Thank you POGO for your tremendous highly commendable superb and excellent endeavor and support and expense's !! and especially within your limited resources and budget on behalf of proper and forthright accountability and on behalf of all.
Thank you POGO for allowing me to respond as my efforts are to allow for as much hope and/or optomistic view as possible to be achieved on behalf of your endeavors.

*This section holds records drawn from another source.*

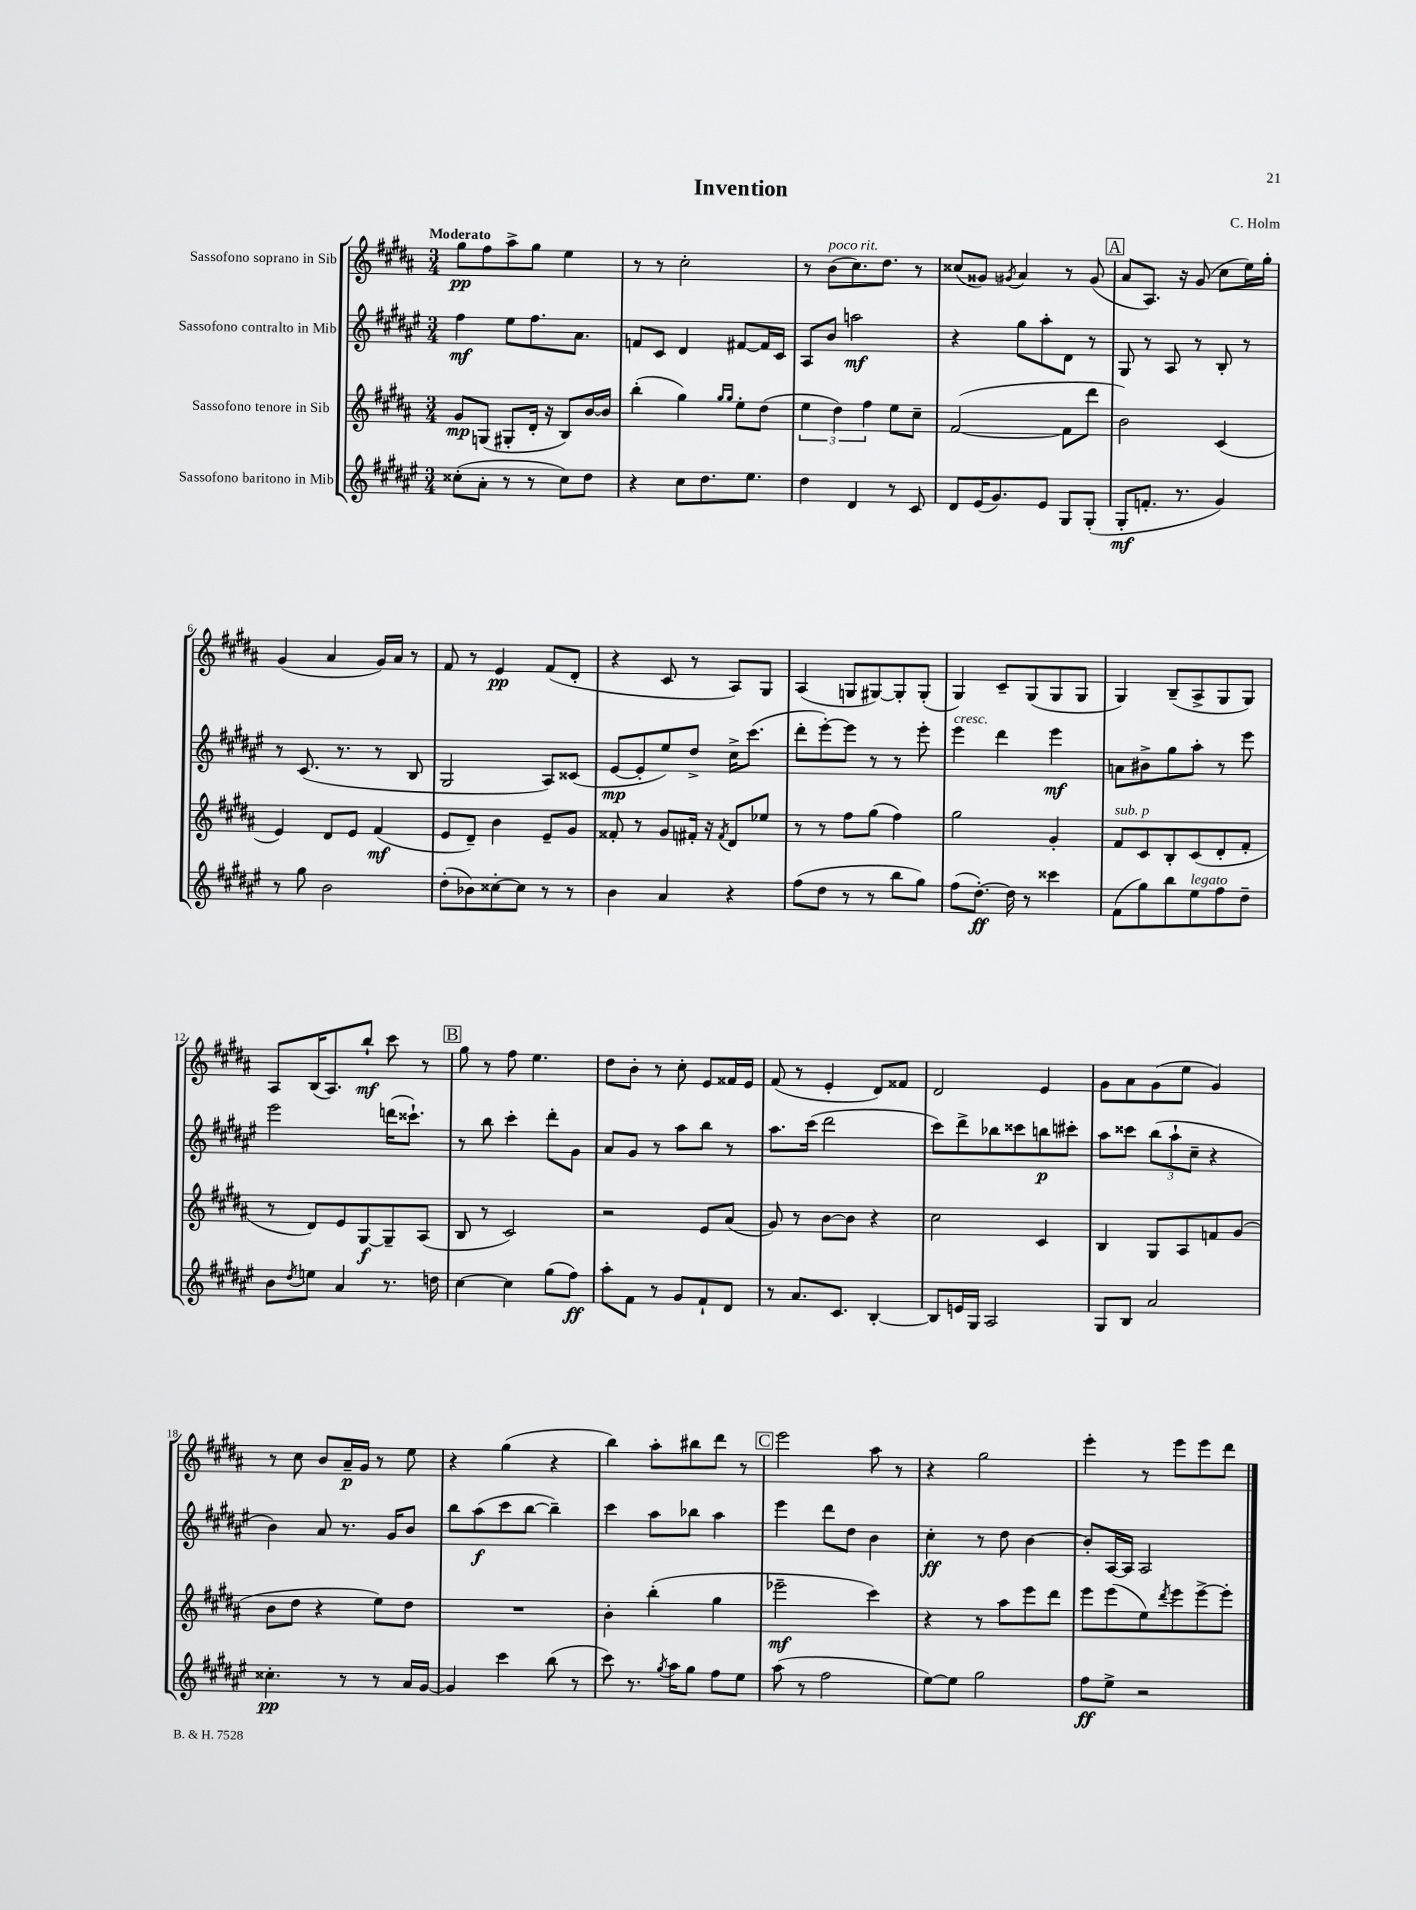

**kern	**kern	**kern	**kern
*staff4	*staff3	*staff2	*staff1
*clefG2	*clefG2	*clefG2	*clefG2
*k[f#c#g#d#a#e#]	*k[f#c#g#d#a#]	*k[f#c#g#d#a#e#]	*k[f#c#g#d#a#]
*M3/4	*M3/4	*M3/4	*M3/4
(8cc##'	8g#	4ff#	8gg#
8a#'	(8G	.	8ff#
8r	8G#'	8ee#	8aa#^
8r	16d#'	8.ff#	8gg#
.	16r	.	.
8cc##)	8B)	.	4ee
.	.	8.a#	.
8dd#	[16b	.	.
.	16b]	.	.
=	=	=	=
4r	(4bb'	8f	8r
.	.	8c#	8r
8cc#	4gg#)	4d#	2cc#'
8.dd#	.	.	.
.	16qqgg#	.	.
.	16qqgg#	.	.
.	8ee'	[8f#	.
8.ee#	.	.	.
.	(8dd#	16f#]	.
.	.	16c#	.
=	=	=	=
4dd#	6ee	8A#	8r
.	.	8b	(8b
.	6dd#)	.	.
4d#	.	2aa	8.cc#)
.	6ff#	.	.
.	.	.	8.dd#
8r	8ee	.	.
8c#	8cc#~	.	8r
=	=	=	=
8d#	([2f#	4r	(8cc##
(16e#	.	.	8g##)
8.g#)	.	.	.
.	.	.	8qg#
.	.	8gg#	4a#
8e#	.	8aa#'	.
8G#	8f#]	8d#	8r
(8G#'	8ddd#	8r	(8g#
=	=	=	=
8G#'	2b)	8G#	8a#
8.f'	.	8r	8.A#)
.	.	8A#	.
8.r	.	.	16r
.	.	8r	(8g#
4g#)	(4c#	8B'	8cc#
.	.	8r	16ee)
.	.	.	16gg#'
=	=	=	=
8r	4e)	8r	(4g#
8gg#	.	(8.c#	.
2b	8d#	.	4a#
.	.	8.r	.
.	8e	.	.
.	(4f#	8r	16g#)
.	.	.	16a#
.	.	8B	8r
=	=	=	=
(8dd#'	8e	2G#	8f#
8b-)	8d#~)	.	8r
[8cc##'	4b	.	4e
8cc##]	.	.	.
8r	8e~	8A#)	(8f#
8r	8g#	(8c##	8d#'
=	=	=	=
4b	8f##'	[8e#	4r
.	8r	8e#']	.
4a#	8g#	8ee#)	8c#
.	16f#'	8dd#^	8r
.	16r	.	.
.	8qf#	.	.
4r	8d#	16cc#^	8A#)
.	.	(8.ccc#	.
.	8ee-	.	8G#
=	=	=	=
(8ff#	8r	8ddd#'	(4A#
8dd#	8r	[8eee#')	.
8r	8ff#	8eee#]	8G
8r	(8gg#	8r	[8G#)
8bb	4ff#)	8r	8G#']
8gg#)	.	8eee#'	(8G#'
=	=	=	=
(8ff#	2gg#	4eee#	4G#)
[8.dd#')	.	.	.
.	.	4ddd#	8c#~
16dd#]	.	.	.
8r	.	.	(8G#
4ccc##	4g#'	4eee#	8G#
.	.	.	8G#
=	=	=	=
(8f#	8f#	8a	4G#)
8gg#)	8c#	8b#^	.
8bb	8B'	8gg#	(8B~
8ee#	(8c#	8aa#'	8A#^
8ff#	8d#'	8r	8G#
8dd#~	8f#'	8eee#	8G#)
=	=	=	=
8b	8r	2eee#	8A#
8qdd#	.	.	.
8ee	8d#)	.	(16B
.	.	.	8.A#)
4a#	8e	.	.
.	[8G#	.	8bb`
8.r	8G#~]	(16ddd	8ccc#
.	.	8.ccc##`)	.
.	(8A#	.	8r
16dd	.	.	.
=	=	=	=
[4cc#	8B	8r	8gg#
.	8r	8bb	8r
4cc#]	2c#)	4ccc#'	8ff#
.	.	.	4.ee
(8gg#	.	8ddd#'	.
8ff#)	.	8g#	.
=	=	=	=
8aa#'	2r	8a#	8dd#
8f#	.	8g#	8b'
8r	.	8r	8r
8g#	.	8aa#	8cc#'
8f#`	8e	8bb	8e
8d#	(8a#	8r	16f##
.	.	.	16e
=	=	=	=
8r	8g#)	8.aa#	(8f#
8.a#	8r	.	8r
.	.	(16ccc#	.
.	[8b	2ddd#	4e'
8.c#	.	.	.
.	8b]	.	.
[4B'	4r	.	8d#)
.	.	.	8f##
=	=	=	=
8B]	2cc#	8ccc#)	2d#
16e	.	8ddd#^	.
16G#	.	.	.
2A#	.	8bb-	.
.	.	8ccc##	.
.	4c#	8bb	4e
.	.	8ccc#'	.
=	=	=	=
8G#	4B	8aa#	8g#
8B	.	8ccc##	8a#
2a#	8G#	(12bb	(8g#
.	.	12aa#`	.
.	8A#	.	8ee
.	.	12cc#~	.
.	8f	4r	4g#)
.	(8g#	.	.
=	=	=	=
4.cc##'	8b	4b)	8r
.	8dd#	.	8cc#
.	4r	8a#	8b
8r	.	8.r	16a#~
.	.	.	16g#
8r	8ee)	.	8r
.	.	16g#	.
16a#	8dd#	8b	8ee
[16g#	.	.	.
=	=	=	=
4g#]	2.r	8bb	4r
.	.	(8aa#	.
4ccc#	.	8ccc#	(4gg#
.	.	[8bb	.
(8bb	.	4bb~])	4r
8r	.	.	.
=	=	=	=
8ccc#)	4b'	4ccc#	4bb)
8.r	.	.	.
.	(4bb'	8aa#	8aa#'
8qgg#	.	.	.
16aa#	.	.	.
8gg#	.	8bb-	8bb#
8ff#	4gg#	4aa#	8ddd#
8ee#	.	.	8r
=	=	=	=
(8aa#	2eee-~	4eee#	2eee
8r	.	.	.
2ff#	.	8ddd#	.
.	.	8dd#	.
.	4ccc#)	4b	8aa#
.	.	.	8r
=	=	=	=
[8ee#)	4r	4cc#'	4r
8ee#]	.	.	.
2gg#	8r	8r	2gg#
.	8aa#	8dd#	.
.	8eee	[4b	.
.	8ddd#	.	.
=	=	=	=
8ff#	8eee	8b']	4eee'
8ee#^	(8eee	[16A#	.
.	.	16A#]	.
2r	8ee)	2A#	8r
.	8qddd#	.	.
.	8eee	.	8eee
.	[8eee^	.	8eee
.	8eee']	.	8ddd#
==	==	==	==
*-	*-	*-	*-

(Hopefully my reply is not just sad painstaking rehtoric in the face of a lack of Political, Judicial, Legislative will and the lack of reasonable viable support and funds for brave and courages, proper and forthright Pro Bono and/or Amicus attempts to be properly and forthrightly acknowledged and heard as would be expected within our Federal and State respective Constitutions and Democracy).
POGO, please advise and/or make the necessary corrections and/or deletions within my reply to this Article. I am not a lawyer and also I do not want to unduly interfere with this and hopefully ongoing matter and especially POGO's superb and excellent, patient and tolerant, time and consideration and painstaking efforts within this hopefully ongoing matter(s).
Thank you POGO for your time and consideration.